◆ Goal of the exercise
Strip the pictures, then copy the remaining data exactly as it stands.

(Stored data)
______

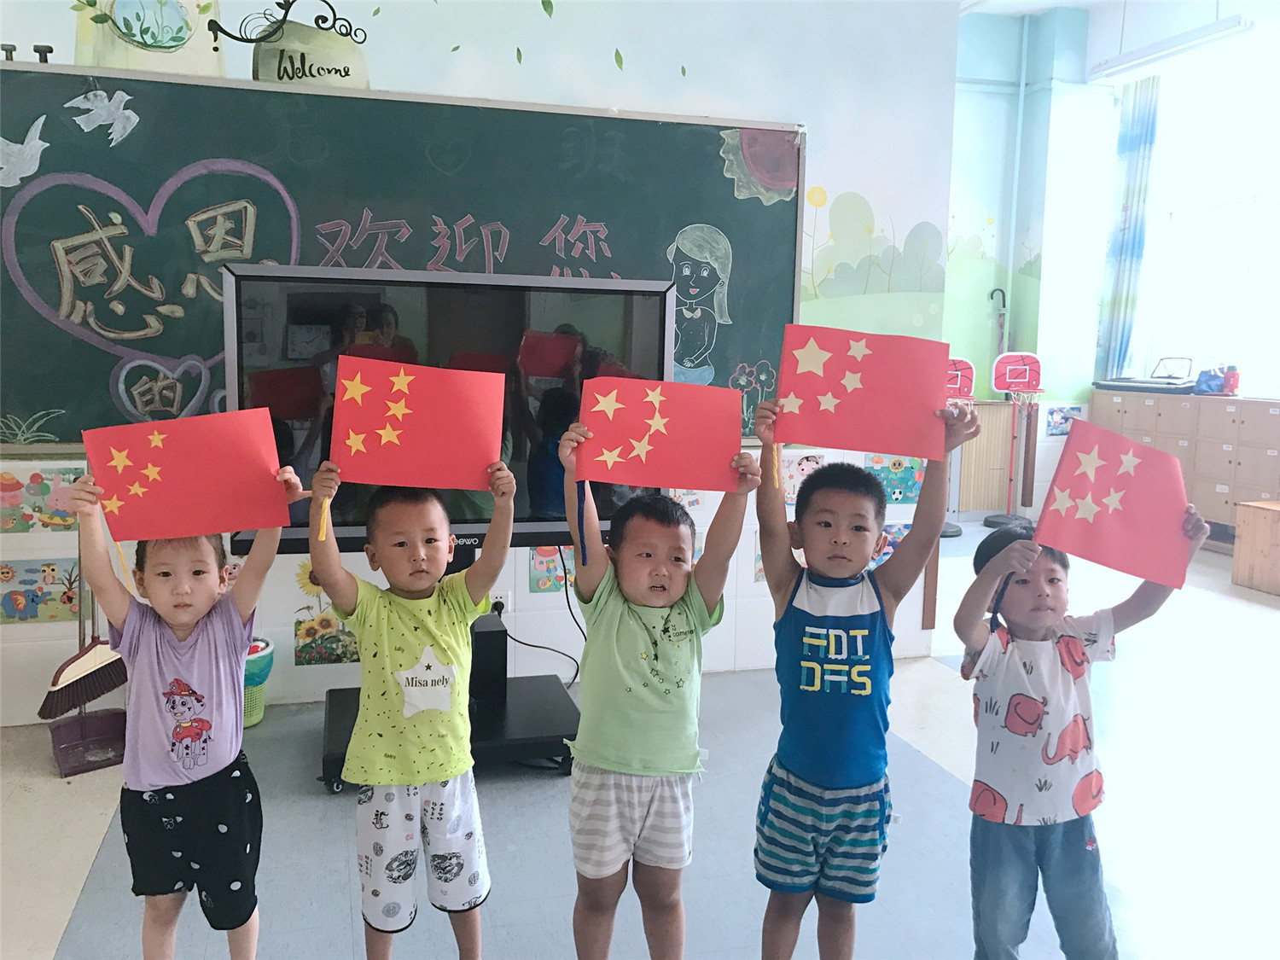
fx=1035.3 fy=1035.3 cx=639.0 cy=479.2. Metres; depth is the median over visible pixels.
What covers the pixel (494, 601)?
wall socket
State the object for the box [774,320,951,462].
red paper
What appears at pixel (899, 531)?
picture
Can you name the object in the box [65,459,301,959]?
child
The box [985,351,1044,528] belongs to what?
basketball hoop
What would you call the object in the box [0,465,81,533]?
picture
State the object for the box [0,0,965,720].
wall
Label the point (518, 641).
power cord
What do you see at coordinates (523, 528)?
television
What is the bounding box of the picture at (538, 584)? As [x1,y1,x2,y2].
[529,546,573,592]
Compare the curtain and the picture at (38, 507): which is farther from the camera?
the curtain
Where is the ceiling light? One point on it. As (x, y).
(1214, 31)
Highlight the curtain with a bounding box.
[1097,75,1161,380]
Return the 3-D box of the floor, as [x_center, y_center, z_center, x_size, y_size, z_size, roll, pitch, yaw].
[1.094,0.948,2.882,8.605,0.106,6.665,-1,8,-16]
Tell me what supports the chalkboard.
attached to the wall at (605, 66)
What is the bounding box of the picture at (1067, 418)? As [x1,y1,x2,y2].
[1044,404,1082,435]
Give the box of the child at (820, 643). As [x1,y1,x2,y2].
[749,385,977,959]
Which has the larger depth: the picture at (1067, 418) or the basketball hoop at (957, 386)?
the picture at (1067, 418)
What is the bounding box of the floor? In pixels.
[0,517,1279,959]
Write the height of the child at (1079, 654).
0.929 m
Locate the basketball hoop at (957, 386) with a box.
[940,356,978,537]
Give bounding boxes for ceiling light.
[1087,14,1252,80]
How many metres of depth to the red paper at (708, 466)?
1.97 m
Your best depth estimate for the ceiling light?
6.40 m
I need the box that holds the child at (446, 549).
[306,453,516,959]
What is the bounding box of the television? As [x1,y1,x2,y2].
[217,265,675,558]
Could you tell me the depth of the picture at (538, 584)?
3.70 m
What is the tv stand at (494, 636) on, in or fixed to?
on the floor
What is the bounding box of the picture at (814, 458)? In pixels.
[778,452,823,505]
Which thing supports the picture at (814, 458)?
attached to the wall at (605, 66)
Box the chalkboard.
[0,64,801,449]
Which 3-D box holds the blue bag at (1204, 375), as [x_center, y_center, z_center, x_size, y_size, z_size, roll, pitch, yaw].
[3.845,-0.677,6.892,0.233,0.208,0.243,-1,8,-16]
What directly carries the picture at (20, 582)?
attached to the wall at (605, 66)
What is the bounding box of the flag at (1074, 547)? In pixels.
[1033,415,1196,590]
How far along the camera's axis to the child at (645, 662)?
1.90 m
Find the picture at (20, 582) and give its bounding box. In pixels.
[0,556,84,622]
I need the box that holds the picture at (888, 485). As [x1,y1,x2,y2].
[865,453,923,504]
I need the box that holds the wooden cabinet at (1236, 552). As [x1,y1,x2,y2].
[1232,499,1279,594]
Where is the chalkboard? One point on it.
(576, 213)
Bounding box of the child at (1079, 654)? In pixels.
[953,508,1208,959]
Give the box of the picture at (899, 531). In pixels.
[872,522,911,565]
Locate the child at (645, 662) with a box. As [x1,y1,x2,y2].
[557,402,755,959]
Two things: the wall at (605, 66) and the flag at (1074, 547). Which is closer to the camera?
the flag at (1074, 547)
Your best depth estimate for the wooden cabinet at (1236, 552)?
5.51 m
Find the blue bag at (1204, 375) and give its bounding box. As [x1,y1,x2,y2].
[1192,364,1237,394]
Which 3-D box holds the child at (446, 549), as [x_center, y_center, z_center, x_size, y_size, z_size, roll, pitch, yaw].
[-0.425,0.487,1.993,0.373,1.023,0.366,-1,8,-16]
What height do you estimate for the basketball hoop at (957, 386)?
1.170 m
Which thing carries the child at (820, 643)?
on the floor
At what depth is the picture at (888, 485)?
4.18 m
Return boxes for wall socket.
[488,589,511,614]
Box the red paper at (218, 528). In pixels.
[82,407,294,545]
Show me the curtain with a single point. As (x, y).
(1137, 146)
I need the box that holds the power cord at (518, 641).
[500,563,581,689]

______

◆ Worked solution
fx=1035.3 fy=1035.3 cx=639.0 cy=479.2. Metres; depth is the median over visible pixels.
What covers the pixel (494, 601)?
wall socket
State the object for the box [774,320,951,462].
red paper
What appears at pixel (899, 531)?
picture
Can you name the object in the box [65,459,301,959]?
child
The box [985,351,1044,528] belongs to what?
basketball hoop
What would you call the object in the box [0,465,81,533]?
picture
State the object for the box [0,0,965,720].
wall
Label the point (518, 641).
power cord
What do you see at coordinates (523, 528)?
television
What is the bounding box of the picture at (538, 584)? As [x1,y1,x2,y2].
[529,546,573,592]
Compare the curtain and the picture at (38, 507): which is farther from the camera?
the curtain
Where is the ceiling light? One point on it. As (x, y).
(1214, 31)
Highlight the curtain with a bounding box.
[1097,75,1161,380]
Return the 3-D box of the floor, as [x_center, y_center, z_center, x_size, y_size, z_size, roll, pitch, yaw].
[1.094,0.948,2.882,8.605,0.106,6.665,-1,8,-16]
Tell me what supports the chalkboard.
attached to the wall at (605, 66)
What is the bounding box of the picture at (1067, 418)? As [x1,y1,x2,y2].
[1044,404,1082,435]
Give the box of the child at (820, 643). As [x1,y1,x2,y2].
[749,385,977,959]
Which has the larger depth: the picture at (1067, 418) or the basketball hoop at (957, 386)?
the picture at (1067, 418)
What is the bounding box of the floor? In pixels.
[0,517,1279,959]
Write the height of the child at (1079, 654).
0.929 m
Locate the basketball hoop at (957, 386) with a box.
[940,356,978,537]
Give bounding boxes for ceiling light.
[1087,14,1252,80]
How many metres of depth to the red paper at (708, 466)?
1.97 m
Your best depth estimate for the ceiling light?
6.40 m
I need the box that holds the child at (446, 549).
[306,453,516,959]
What is the bounding box of the television? As [x1,y1,x2,y2].
[217,265,675,558]
Could you tell me the depth of the picture at (538, 584)?
3.70 m
What is the tv stand at (494, 636) on, in or fixed to?
on the floor
What is the bounding box of the picture at (814, 458)? In pixels.
[778,452,823,505]
Which thing supports the picture at (814, 458)?
attached to the wall at (605, 66)
Box the chalkboard.
[0,64,801,449]
Which 3-D box holds the blue bag at (1204, 375), as [x_center, y_center, z_center, x_size, y_size, z_size, roll, pitch, yaw].
[3.845,-0.677,6.892,0.233,0.208,0.243,-1,8,-16]
What directly carries the picture at (20, 582)?
attached to the wall at (605, 66)
What is the bounding box of the flag at (1074, 547)? In pixels.
[1033,415,1196,590]
How far along the camera's axis to the child at (645, 662)?
1.90 m
Find the picture at (20, 582) and give its bounding box. In pixels.
[0,556,84,622]
I need the box that holds the picture at (888, 485). As [x1,y1,x2,y2].
[865,453,923,504]
I need the box that holds the wooden cabinet at (1236, 552). As [x1,y1,x2,y2].
[1232,499,1279,594]
Where is the chalkboard? One point on it.
(576, 213)
Bounding box of the child at (1079, 654)? In pixels.
[953,508,1208,959]
Give the box of the picture at (899, 531). In pixels.
[872,522,911,565]
Locate the child at (645, 662) with a box. As [x1,y1,x2,y2].
[557,402,755,959]
Two things: the wall at (605, 66) and the flag at (1074, 547). Which is closer to the camera?
the flag at (1074, 547)
Your best depth estimate for the wooden cabinet at (1236, 552)?
5.51 m
Find the blue bag at (1204, 375) and give its bounding box. As [x1,y1,x2,y2].
[1192,364,1237,394]
Which 3-D box holds the child at (446, 549), as [x_center, y_center, z_center, x_size, y_size, z_size, roll, pitch, yaw].
[-0.425,0.487,1.993,0.373,1.023,0.366,-1,8,-16]
What height do you estimate for the basketball hoop at (957, 386)?
1.170 m
Which thing carries the child at (820, 643)?
on the floor
At what depth is the picture at (888, 485)?
4.18 m
Return boxes for wall socket.
[488,589,511,614]
Box the red paper at (218, 528). In pixels.
[82,407,294,545]
Show me the curtain with a single point. As (x, y).
(1137, 146)
I need the box that holds the power cord at (518, 641).
[500,563,581,689]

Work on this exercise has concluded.